> _Job_: Check each line of the entries below for the string "that"; copy every line where it appears.

======== Dataset entries

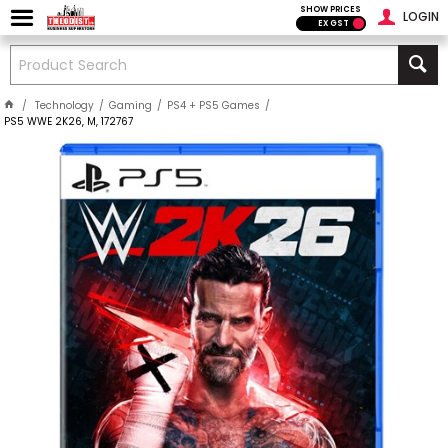
SHOW PRICES
LOGIN
EX GST
Technology
Gaming
PS4 + PS5 Games
PS5 WWE 2K26, M, 172767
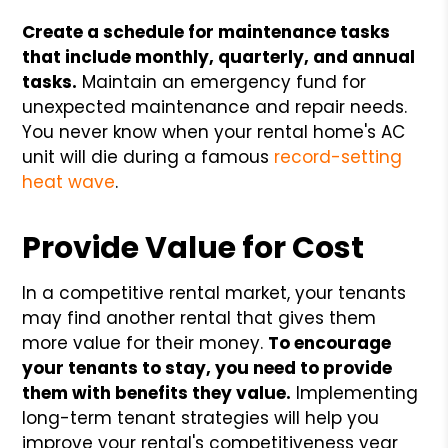
Create a schedule for maintenance tasks
that include monthly, quarterly, and annual
tasks.
Maintain an emergency fund for
unexpected maintenance and repair needs.
You never know when your rental home's AC
unit will die during a famous
record-setting
heat wave
.
Provide Value for Cost
In a competitive rental market, your tenants
may find another rental that gives them
more value for their money.
To encourage
your tenants to stay, you need to provide
them with benefits they value.
Implementing
long-term tenant strategies will help you
improve your rental's competitiveness year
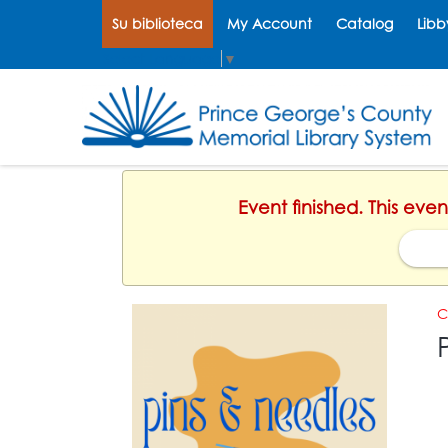
Su biblioteca
My Account
Catalog
Libb
Select Language
▼
Event finished. This eve
C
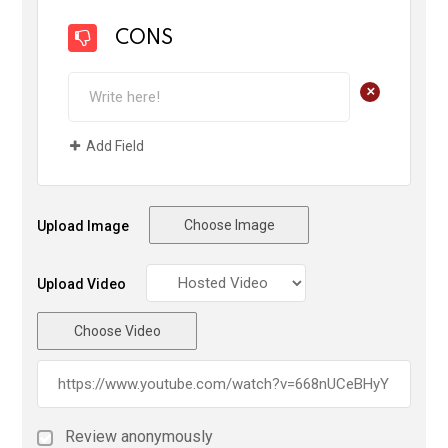
CONS
+
Add Field
Choose Image
Upload Image
Upload Video
Choose Video
Review anonymously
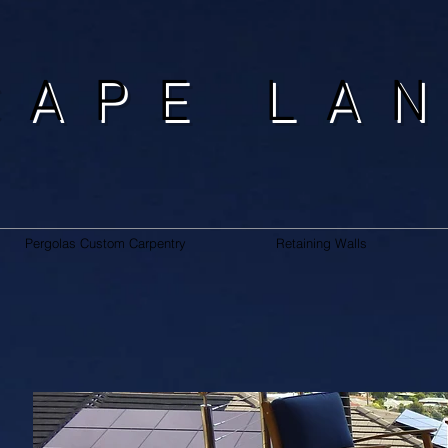
CAPE LA
Pergolas Custom Carpentry
Retaining Walls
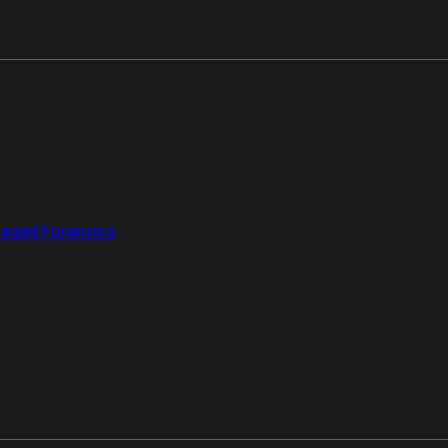
aged Forensics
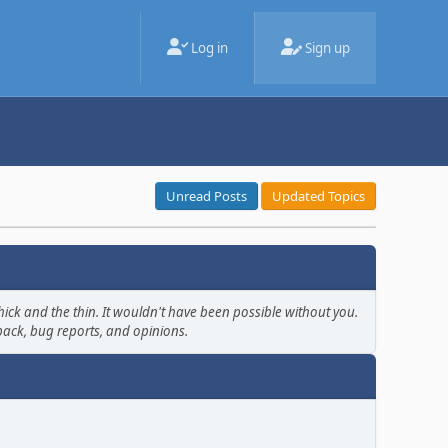
Log in
Sign up
Unread Posts
Updated Topics
ick and the thin. It wouldn't have been possible without you.
back, bug reports, and opinions.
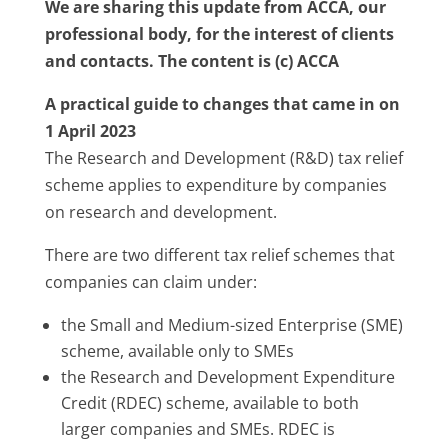
We are sharing this update from ACCA, our
professional body, for the interest of clients
and contacts. The content is (c) ACCA
A practical guide to changes that came in on
1 April 2023
The Research and Development (R&D) tax relief
scheme applies to expenditure by companies
on research and development.
There are two different tax relief schemes that
companies can claim under:
the Small and Medium-sized Enterprise (SME)
scheme, available only to SMEs
the Research and Development Expenditure
Credit (RDEC) scheme, available to both
larger companies and SMEs. RDEC is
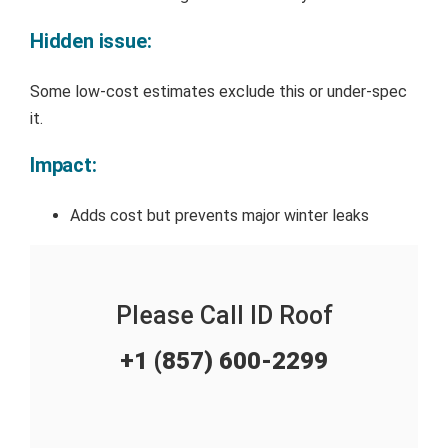
Hidden issue:
Some low-cost estimates exclude this or under-spec
it.
Impact:
Adds cost but prevents major winter leaks
Please Call ID Roof
+1 (857) 600-2299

================

> _Result_:
that include monthly, quarterly, and annual
may find another rental that gives them
A practical guide to changes that came in on
There are two different tax relief schemes that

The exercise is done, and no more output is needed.